An Exhaust system device designed to covert certain pollutants in the exhaust gases into less harmful substances (reduce emissions).

A catalytic converter is a device that uses a catalyst to convert three harmful compounds in car exhaust into harmless compounds. The three harmful compounds are:

  • Hydrocarbons (in the form of unburned gasoline)
  • Carbon monoxide (formed by the combustion of gasoline)
  • Nitrogen oxides (created when the heat in the engine forces nitrogen in the air to combine with oxygen)

Carbon monoxide is a poison for any air-breathing animal. Nitrogen oxides lead to smog and acid rain, and hydrocarbons produce smog. In a catalytic converter, the catalyst (in the form of platinum and palladium) is coated onto a ceramic honeycomb or ceramic beads that are housed in a muffler-like package attached to the exhaust pipe. The catalyst helps to convert carbon monoxide into carbon dioxide. It converts the hydrocarbons into carbon dioxide and water. It also converts the nitrogen oxides back into nitrogen and oxygen.
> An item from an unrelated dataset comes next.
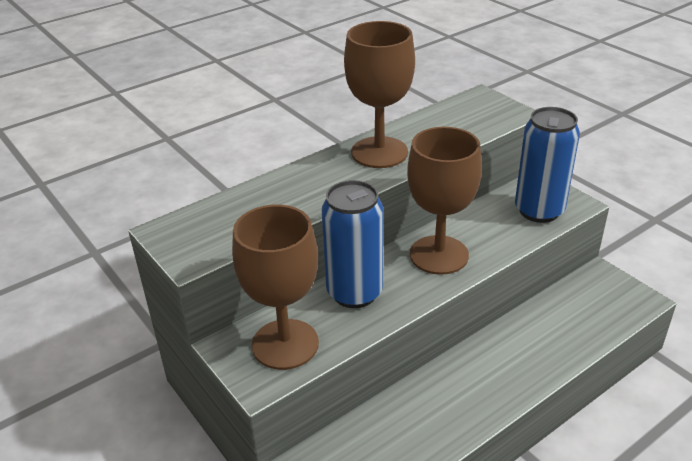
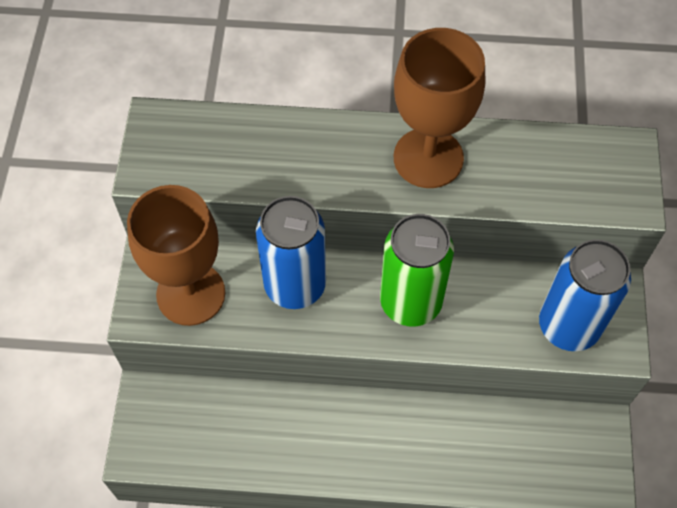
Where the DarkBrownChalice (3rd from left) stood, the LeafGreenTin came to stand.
As a general principle, a catalyst allows chemical conversions to desired products to occur more rapidly and at lower temperatures. For this reason, in addition to pollution control, industrial catalysts find use in a wide field, be it the processing of petroleum to produce transportation fuels or the production of chemicals including polymers and pharmaceuticals.
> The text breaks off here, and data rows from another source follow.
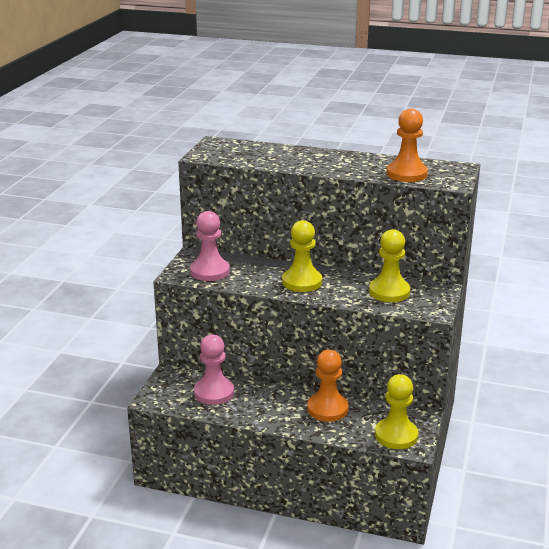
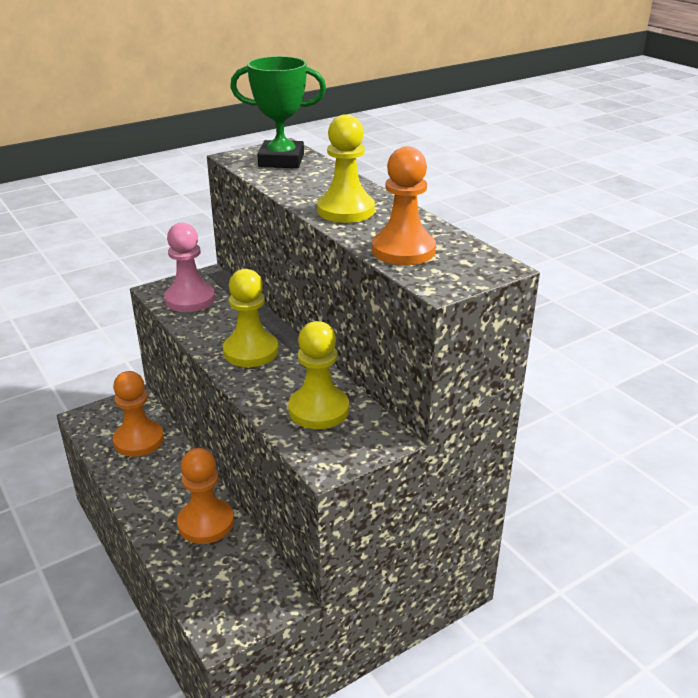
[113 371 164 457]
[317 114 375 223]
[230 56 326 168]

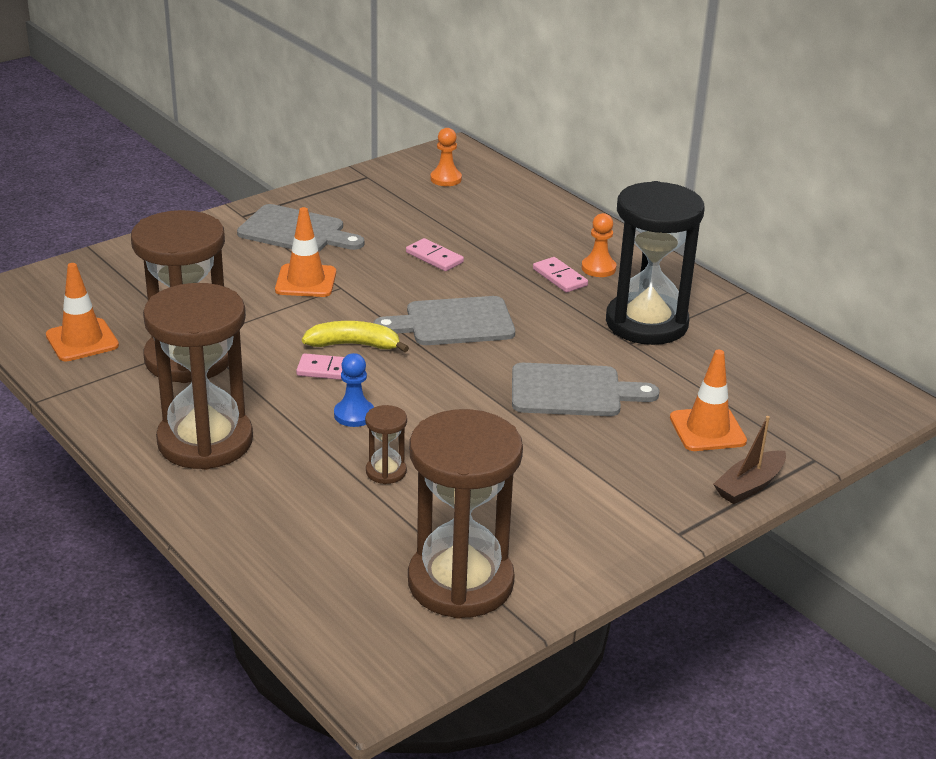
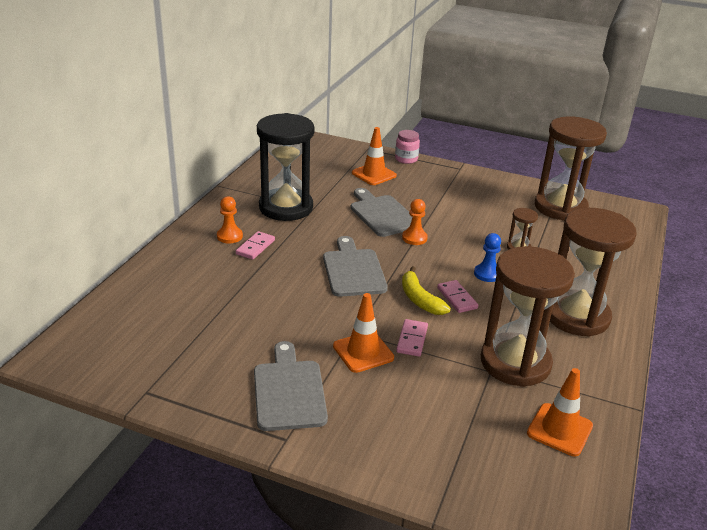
[323 236 388 297]
[396 319 428 357]
[402 199 428 245]
[395 130 420 164]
Ideally, the catalyst itself is not chemically consumed during this process. Automotive emissions catalytic converters consist of special combinations of precious metals such as platinum, palladium and rhodium dispersed on high surface area carriers which in turn are coated onto the walls of ceramic or metallic monolithic structures. In the modern three-way catalytic converter, uncombusted fuel residues are oxidized with oxygen to produce carbon dioxide and water, nitrogen oxides are converted to ubiquitous nitrogen, and toxic carbon monoxide is oxidized with oxygen to carbon dioxide. Like this, a typical catalytic converter is capable of destroying around 98 percent of hydrocarbons, carbon monoxide and nitrogen oxides produced by the car's engine.
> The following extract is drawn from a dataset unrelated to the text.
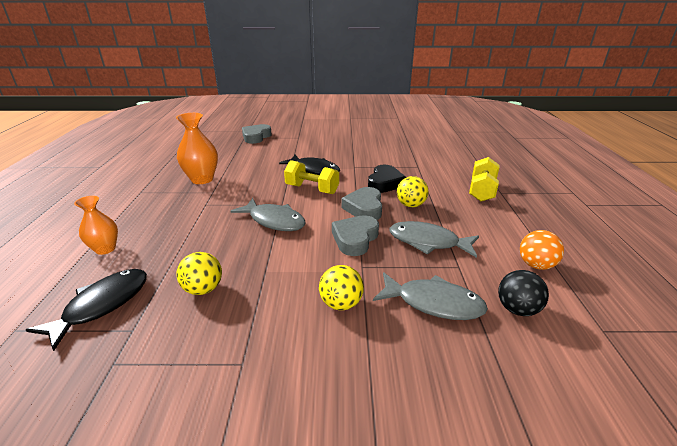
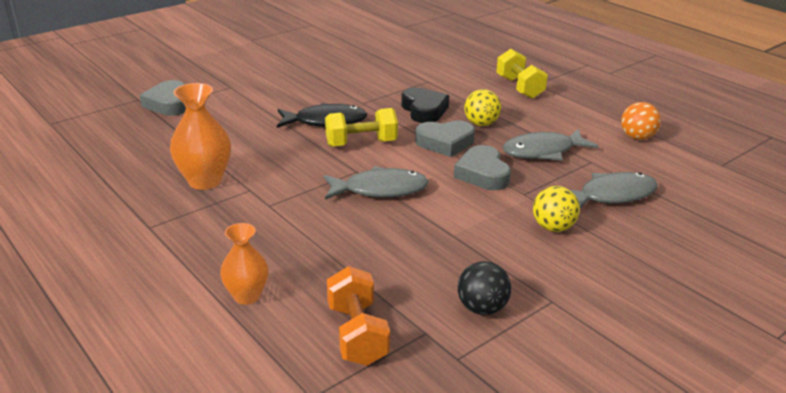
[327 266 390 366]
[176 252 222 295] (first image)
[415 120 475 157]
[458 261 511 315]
The principle of a catalyst may be simple, but it's the details of the technological implementation that cause the headaches. The catalyst needs the right operating temperature and an accurately adjusted residual oxygen content in the exhaust gas. In today's catalytic converters, the oxygen content is measured and regulated by lambda sensors. Through a computer controlled feedback system the mixture of air and fuel entering the engine is adjusted to meet the requirements for the three-way catalyst to function.